# Blucky Pirate Captain



## IMU (Apr 8, 2009)

Finally got around to finishing up my blucky remake from April! 

Here is my Captain at the Helm.


----------



## Rahnefan (May 1, 2009)

Cool. Where'd you get the wheel, and where'd you get the barnacles?


----------



## RoxyBlue (Oct 6, 2008)

He looks great! And is that a peg leg I see?


----------



## IMU (Apr 8, 2009)

Rahnefan said:


> Cool. Where'd you get the wheel, and where'd you get the barnacles?
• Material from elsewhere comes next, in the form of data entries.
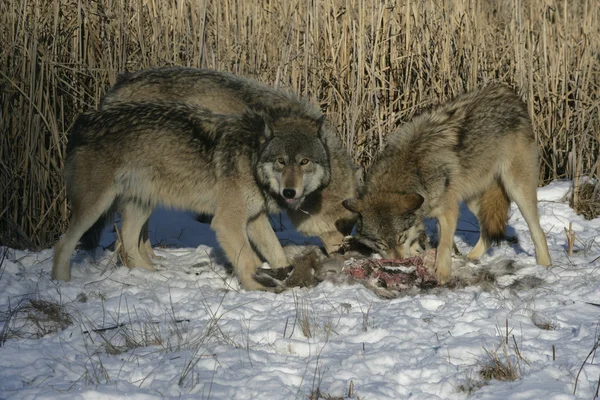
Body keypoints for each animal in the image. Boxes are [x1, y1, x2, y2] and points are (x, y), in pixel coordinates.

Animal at [52, 101, 330, 290]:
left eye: (304, 162)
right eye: (281, 161)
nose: (289, 191)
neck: (252, 157)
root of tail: (84, 120)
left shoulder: (254, 218)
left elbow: (276, 251)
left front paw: (287, 277)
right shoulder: (228, 222)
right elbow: (247, 260)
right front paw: (257, 288)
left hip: (143, 204)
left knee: (129, 244)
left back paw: (154, 275)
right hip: (96, 207)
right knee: (63, 244)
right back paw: (61, 283)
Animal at [342, 83, 552, 284]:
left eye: (401, 237)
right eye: (381, 244)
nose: (398, 262)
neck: (412, 169)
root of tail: (510, 95)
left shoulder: (448, 211)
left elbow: (443, 245)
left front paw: (441, 275)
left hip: (517, 189)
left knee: (538, 232)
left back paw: (545, 266)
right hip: (473, 200)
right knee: (487, 233)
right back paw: (470, 259)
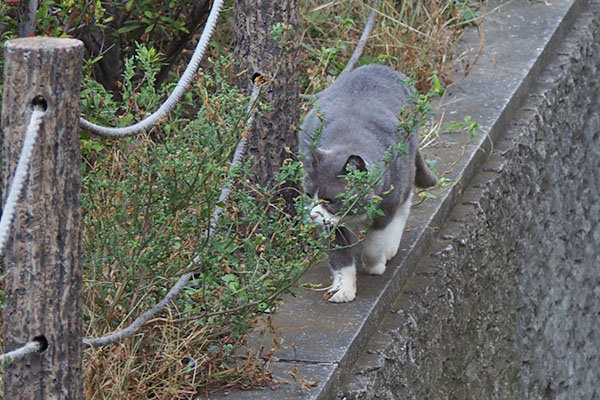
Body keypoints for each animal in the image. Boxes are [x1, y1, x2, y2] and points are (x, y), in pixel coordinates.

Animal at [298, 64, 436, 304]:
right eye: (308, 195)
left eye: (329, 200)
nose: (313, 215)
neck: (348, 138)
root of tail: (378, 66)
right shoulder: (332, 225)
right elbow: (339, 257)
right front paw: (342, 289)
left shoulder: (386, 204)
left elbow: (375, 241)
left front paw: (374, 265)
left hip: (406, 166)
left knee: (405, 203)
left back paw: (390, 248)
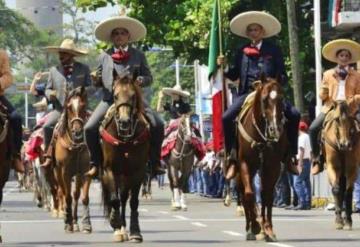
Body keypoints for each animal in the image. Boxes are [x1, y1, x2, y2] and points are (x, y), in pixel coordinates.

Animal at [54, 87, 93, 233]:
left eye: (83, 106)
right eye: (69, 107)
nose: (77, 132)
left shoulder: (86, 170)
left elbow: (84, 197)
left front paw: (86, 224)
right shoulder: (64, 172)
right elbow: (68, 197)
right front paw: (68, 223)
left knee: (76, 194)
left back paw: (75, 221)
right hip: (58, 173)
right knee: (64, 193)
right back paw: (68, 219)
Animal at [236, 77, 286, 241]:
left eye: (281, 98)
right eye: (264, 100)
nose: (275, 129)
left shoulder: (272, 166)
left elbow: (267, 195)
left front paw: (267, 229)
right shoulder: (244, 163)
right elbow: (249, 194)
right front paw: (255, 226)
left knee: (263, 193)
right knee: (243, 192)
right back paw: (250, 227)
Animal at [320, 100, 360, 230]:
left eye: (351, 119)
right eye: (337, 120)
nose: (345, 144)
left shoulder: (352, 168)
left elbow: (348, 192)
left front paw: (348, 220)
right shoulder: (332, 166)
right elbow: (337, 190)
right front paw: (338, 220)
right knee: (338, 190)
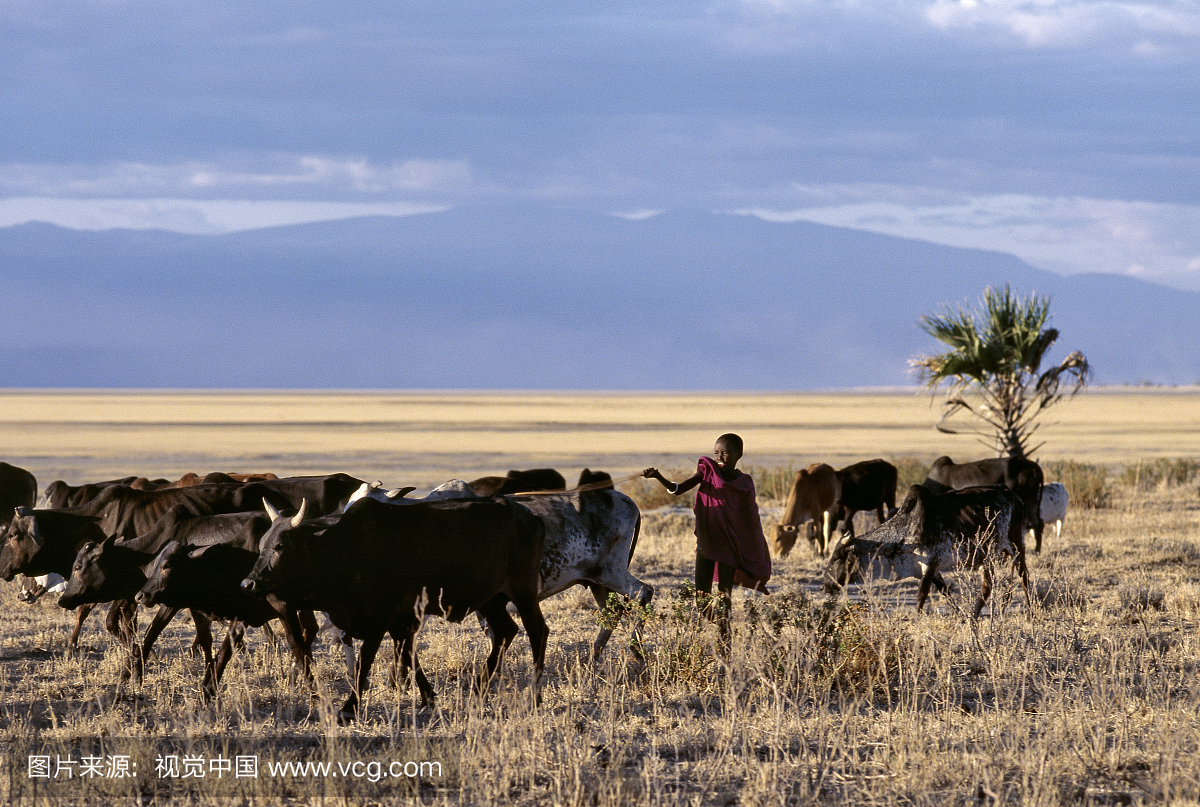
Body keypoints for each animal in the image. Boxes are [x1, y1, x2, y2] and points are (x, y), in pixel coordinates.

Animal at [242, 494, 549, 720]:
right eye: (262, 543)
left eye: (281, 546)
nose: (248, 583)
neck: (344, 547)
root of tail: (527, 516)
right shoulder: (400, 620)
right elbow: (409, 656)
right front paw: (430, 699)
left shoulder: (382, 619)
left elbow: (365, 662)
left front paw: (349, 709)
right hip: (491, 600)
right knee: (506, 632)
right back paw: (478, 689)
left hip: (522, 592)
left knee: (537, 632)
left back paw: (534, 696)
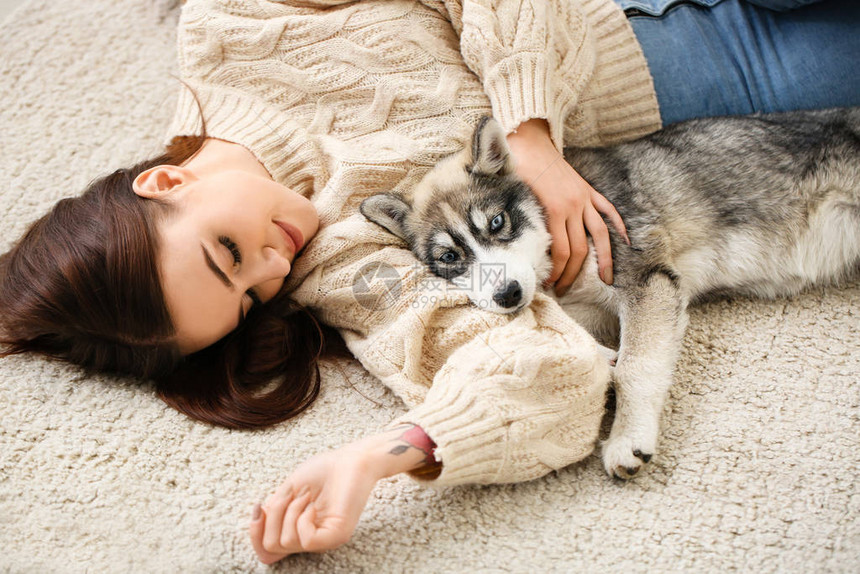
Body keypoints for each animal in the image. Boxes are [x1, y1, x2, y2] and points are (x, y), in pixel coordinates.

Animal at [362, 110, 860, 480]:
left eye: (498, 223)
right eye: (449, 257)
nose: (506, 295)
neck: (551, 242)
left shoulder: (646, 283)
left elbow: (636, 367)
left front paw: (628, 437)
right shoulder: (586, 306)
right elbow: (575, 334)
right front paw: (600, 354)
The wheel is a wagon wheel from Big Lots and the barnacles are a casting I made using silicone caulk.


----------



## cerinad (Jun 23, 2008)

Awesome!


----------



## Silent Requiem (Feb 17, 2008)

it be arrright ;p


----------



## Spooky1 (Aug 25, 2008)

Arrr, he be looking ship shape.


----------



## Lady Nyxie (Aug 30, 2006)

Anyone who doesn't love him should walk the plank.


----------



## IMU (Apr 8, 2009)

Thanks, I think he makes a fine captain too!


----------



## Aquayne (Sep 1, 2008)

It is amazing that he is just a Blucky! He looks great. Great job.


----------



## Ghoul Friday (Oct 6, 2007)

I have the worst urge to spin the wheel, but he scares me enough that I wouldn't do it.


----------